SONUÇ: Yukarıda açıklanan esaslar göz önünde tutulmaksızın yazılı şekilde hüküm tesisi isabetsiz, temyiz itirazları bu sebeplerle yerinde olduğundan kabulüyle hükmün HUMK.nun 428.maddesi gereğince BOZULMASINA ve peşin alınan temyiz harcının istenmesi halinde temyiz edene iadesine, 01.06.2016 tarihinde oybirliğiyle karar verildi.
NAFAKA ÖDEMEMENİN CEZASI NEDİR?
Nafakayı ödeyen kişinin açtığı nafaka düşürme ya da kaldırılması davasında karar aleyhine çıktıysa nafakanın ödenmeye devam etmesi gerekir.
Ancak ödeme yapılmıyorsa kanun bu gibi durumlarda yapılması gerekenleri açıklığa kavuşturmuştur.

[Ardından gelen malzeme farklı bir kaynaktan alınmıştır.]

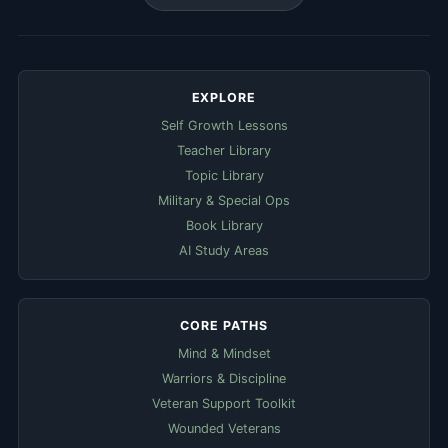
EXPLORE
Self Growth Lessons
Teacher Library
Topic Library
Military & Special Ops
Book Library
AI Study Areas
CORE PATHS
Mind & Mindset
Warriors & Discipline
Veteran Support Toolkit
Wounded Veterans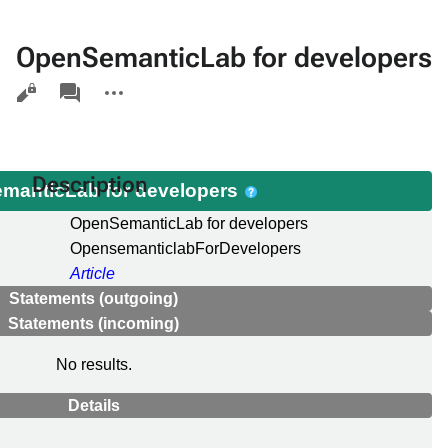
OpenSemanticLab for developers
Views
associated-
More
pages
actions
Description
manticLab for developers
OpenSemanticLab for developers
OpensemanticlabForDevelopers
Article
Statements (outgoing)
Statements (incoming)
No results.
Details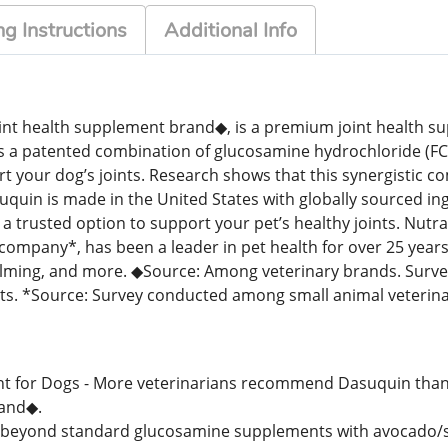
g Instructions
Additional Info
nt health supplement brand◆, is a premium joint health s
ains a patented combination of glucosamine hydrochloride (
your dog’s joints. Research shows that this synergistic co
quin is made in the United States with globally sourced ing
a trusted option to support your pet’s healthy joints. Nutra
mpany*, has been a leader in pet health for over 25 years
, calming, and more. ◆Source: Among veterinary brands. Sur
ts. *Source: Survey conducted among small animal veteri
for Dogs - More veterinarians recommend Dasuquin than a
and◆.
s beyond standard glucosamine supplements with avocado/s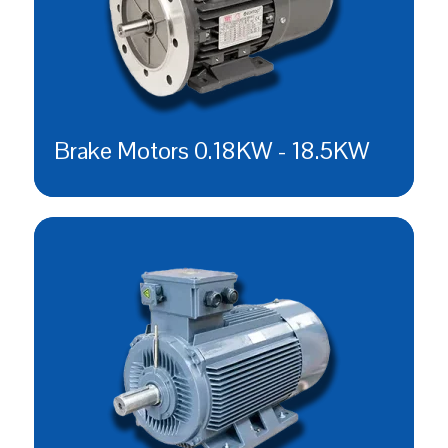
Brake Motors 0.18KW - 18.5KW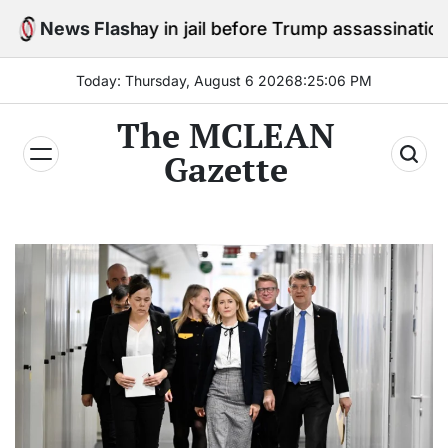
Skip
to stay in jail before Trump assassination attempt tria
News Flash
to
content
Today: Thursday, August 6 2026
8
:
25
:
07
PM
The MCLEAN
Gazette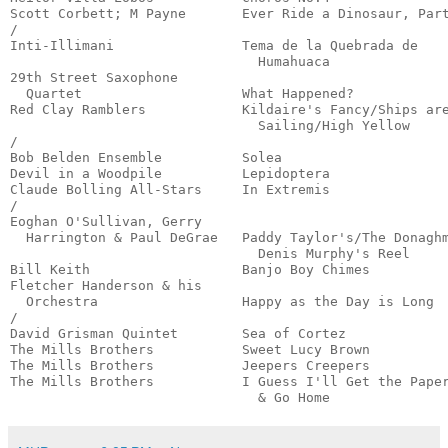
Scott Corbett; M Payne       Ever Ride a Dinosaur, Part
/

Inti-Illimani                Tema de la Quebrada de

                               Humahuaca               
29th Street Saxophone 

  Quartet                    What Happened?            
Red Clay Ramblers            Kildaire's Fancy/Ships are
                               Sailing/High Yellow     
/

Bob Belden Ensemble          Solea                     
Devil in a Woodpile          Lepidoptera               
Claude Bolling All-Stars     In Extremis               
/

Eoghan O'Sullivan, Gerry

  Harrington & Paul DeGrae   Paddy Taylor's/The Donaghm
                               Denis Murphy's Reel     
Bill Keith                   Banjo Boy Chimes          
Fletcher Handerson & his

  Orchestra                  Happy as the Day is Long  
/

David Grisman Quintet        Sea of Cortez             
The Mills Brothers           Sweet Lucy Brown          
The Mills Brothers           Jeepers Creepers          
The Mills Brothers           I Guess I'll Get the Paper
                               & Go Home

Nafakanın ödenmemesi durumunda nafaka borçlusu aleyhine icra takibi başlatılır. Buna rağmen ödeme yine de yapılmasa hakkında hapis cezası istemiyle şikayet yoluna gidilir. Nafaka yine de ödenmezse borçlu hakkında üç aylık tazyik hapsi kararı verilebilir.
SIKÇA SORULAN SORULAR:
Nafaka artırımı davası kaç yılda bir açılır?

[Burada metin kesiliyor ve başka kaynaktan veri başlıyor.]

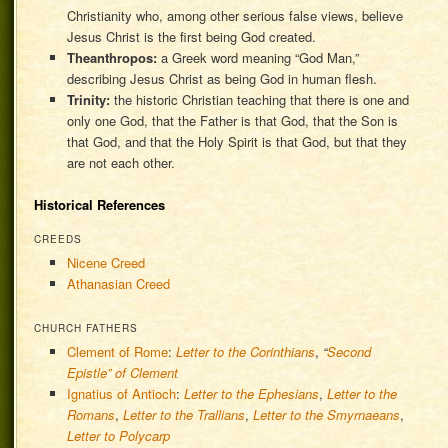
Christianity who, among other serious false views, believe
Jesus Christ is the first being God created.
Theanthropos:
a Greek word meaning “God Man,”
describing Jesus Christ as being God in human flesh.
Trinity:
the historic Christian teaching that there is one and
only one God, that the Father is that God, that the Son is
that God, and that the Holy Spirit is that God, but that they
are not each other.
Historical References
CREEDS
Nicene Creed
Athanasian Creed
CHURCH FATHERS
Clement of Rome
:
Letter to the Corinthians
,
“
Second
Epistle” of Clement
Ignatius of Antioch
:
Letter to the Ephesians
,
Letter to the
Romans
,
Letter to the Trallians
,
Letter to the Smyrnaeans
,
Letter to Polycarp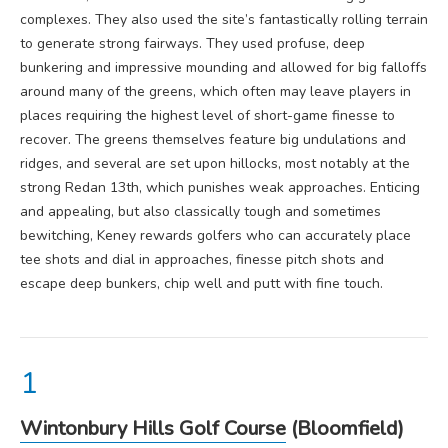
complexes. They also used the site’s fantastically rolling terrain
to generate strong fairways. They used profuse, deep
bunkering and impressive mounding and allowed for big falloffs
around many of the greens, which often may leave players in
places requiring the highest level of short-game finesse to
recover. The greens themselves feature big undulations and
ridges, and several are set upon hillocks, most notably at the
strong Redan 13th, which punishes weak approaches. Enticing
and appealing, but also classically tough and sometimes
bewitching, Keney rewards golfers who can accurately place
tee shots and dial in approaches, finesse pitch shots and
escape deep bunkers, chip well and putt with fine touch.
Wintonbury Hills Golf Course
(Bloomfield)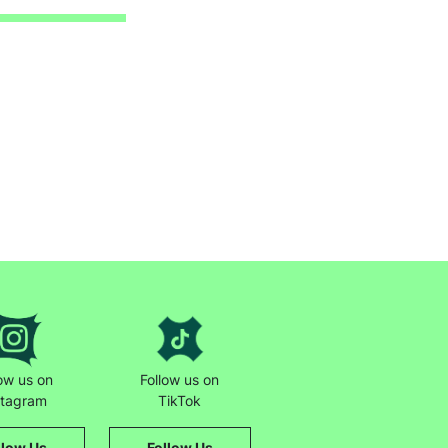
low us on
Follow us on
stagram
TikTok
llow Us
Follow Us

Nafaka artırım davası x yılda bir açılır gibi hüküm kanunda yoktur. Özellikle günlük hayatta davanın hükmün verilmesinden sonra 1 yıl içerisinde açılamayacağı ve takip eden davalar için de 1’er yıllık süre şartının olduğu düşünülmektedir. Ancak böyle bir süre şartı kanunda da uygulamada da yoktur. Önemli olan süre değil, ekonomik şartların değişmesidir.

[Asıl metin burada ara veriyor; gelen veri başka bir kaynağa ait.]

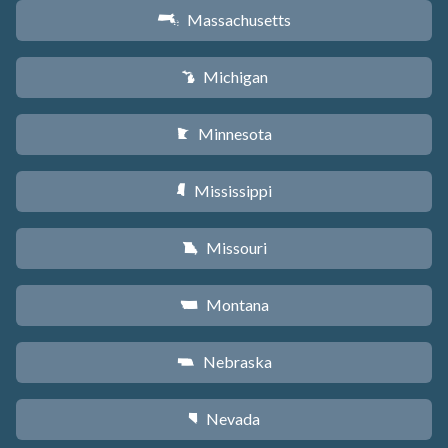
Massachusetts
S
Michigan
V
Minnesota
W
Mississippi
Y
Missouri
X
Montana
Z
Nebraska
c
Nevada
g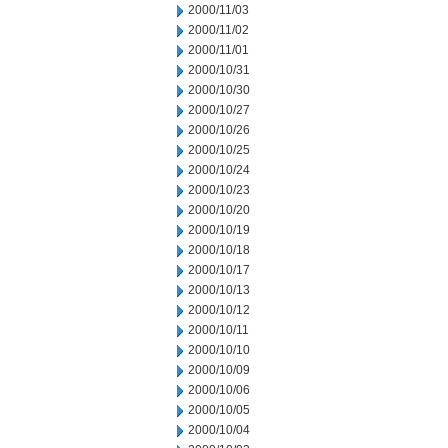
2000/11/03
2000/11/02
2000/11/01
2000/10/31
2000/10/30
2000/10/27
2000/10/26
2000/10/25
2000/10/24
2000/10/23
2000/10/20
2000/10/19
2000/10/18
2000/10/17
2000/10/13
2000/10/12
2000/10/11
2000/10/10
2000/10/09
2000/10/06
2000/10/05
2000/10/04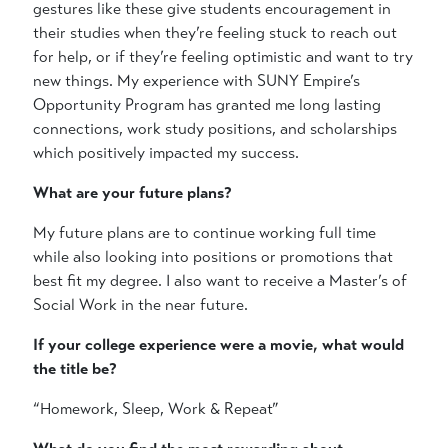
gestures like these give students encouragement in
their studies when they’re feeling stuck to reach out
for help, or if they’re feeling optimistic and want to try
new things. My experience with SUNY Empire’s
Opportunity Program has granted me long lasting
connections, work study positions, and scholarships
which positively impacted my success.
What are your future plans?
My future plans are to continue working full time
while also looking into positions or promotions that
best fit my degree. I also want to receive a Master’s of
Social Work in the near future.
If your college experience were a movie, what would
the title be?
“Homework, Sleep, Work & Repeat”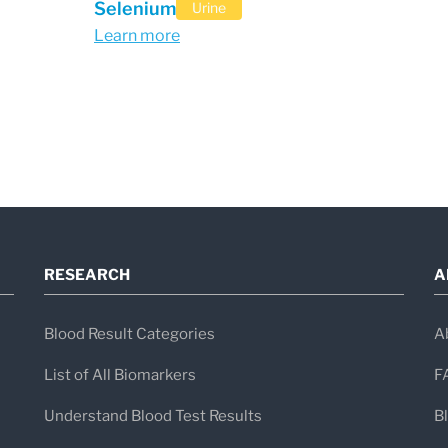
Selenium
Urine
Learn more
RESEARCH
A
Blood Result Categories
A
List of All Biomarkers
F
Understand Blood Test Results
B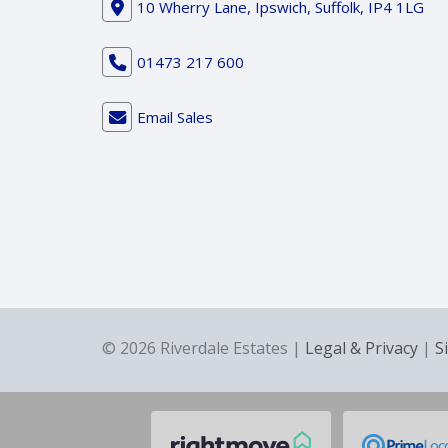
10 Wherry Lane, Ipswich, Suffolk, IP4 1LG
01473 217 600
Email Sales
© 2026 Riverdale Estates |
Legal & Privacy
|
S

Nafaka artırımı için ne yapmalı?
Nafaka artırımı için Aile mahkemesinde dava açılmalı, nafaka alanın artırıma ihtiyaç duyduğu ödeyenin ise maddi durumunda iyileşme olduğu ispatlanmalıdır. Hakim kendi takdiri ve hakkaniyete göre bir kara verecektir.
Nafaka her yıl ne kadar artar?
Nafakanın her yıl ne kadar artacağı ile ilgili kesin bir hüküm bulunmamaktadır. Ancak Yargıtay Üretici Fiyat Endeksi’ni (ÜFE)göz önüne alarak karar vermekte ve içtihatlar oluşturmaktadır.
TÜİK tarafından belirlenen Üretici Fiyat Endeksi oranında olmasına karar verildiyse her yıl dava açılmasına gerek kalmaksızın nafakanın bağlandığı ve başlatıldığı tarih esas alınarak her yıl aynı ayda olmak üzere belirlenmiş ÜFE artış oranında geçerli nafaka miktarının arttırılması gerçekleşebilir.
Nafakanın artış oranı neye göre belirlenir?
Nafakanın artış oranı, enflasyon, döviz kurlarındaki değişmeler, yoksulluk ya da iştirak nafakası alan tarafın ihtiyaçlarını artması, gelir seviyesinin düşmesi, ödeyenin maddi durumundaki iyileşmeler gibi kriterler göz önüne alınarak belirlenir.